Science of Oil Spills classes help new and mid-level spill responders better understand the scientific principles underlying oil’s fate, behavior, and movement, and how that relates to various aspects of cleanup. The classes also inform responders of considerations to minimize environmental harm and promote recovery during an oil spill. (NOAA)

NOAA‘s Office of Response and Restoration (OR&R), a leader in providing scientific information in response to marine pollution, has scheduled a summer Science of Oil Spills (SOS) class in Seattle, Washington, June 19-23, 2017.

OR&R will accept applications for the Seattle class until Friday, April 7, 2017. We will notify applicants regarding their application status no later than Friday, April 14, via email.

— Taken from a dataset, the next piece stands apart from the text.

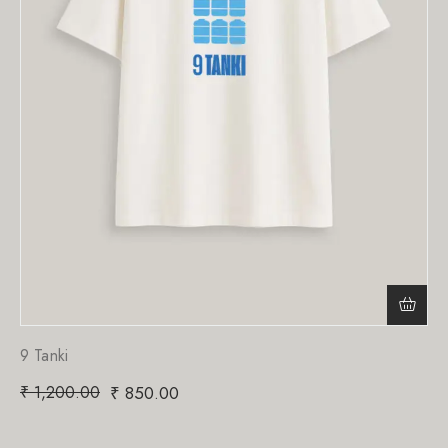
9 Tanki
₹
1,200.00
₹
850.00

SOS classes help spill responders increase their understanding of oil spill science when analyzing spills and making risk-based decisions. They are designed for new and mid-level spill responders.

SOS training covers:

  • Fate and behavior of oil spilled in the environment.
  • An introduction to oil chemistry and toxicity.
  • A review of basic spill response options for open water and shorelines.
  • Spill case studies.
  • Principles of ecological risk assessment.
  • A field trip.
  • An introduction to damage assessment techniques.
  • Determining cleanup endpoints.

To view the topics for the next SOS class, download a sample agenda [PDF, 170 KB].

Please understand that classes are not filled on a first-come, first-served basis. We try to diversify the participant composition to ensure a variety of perspectives and experiences, to enrich the workshop for the benefit of all participants. Classes are generally limited to 40 participants.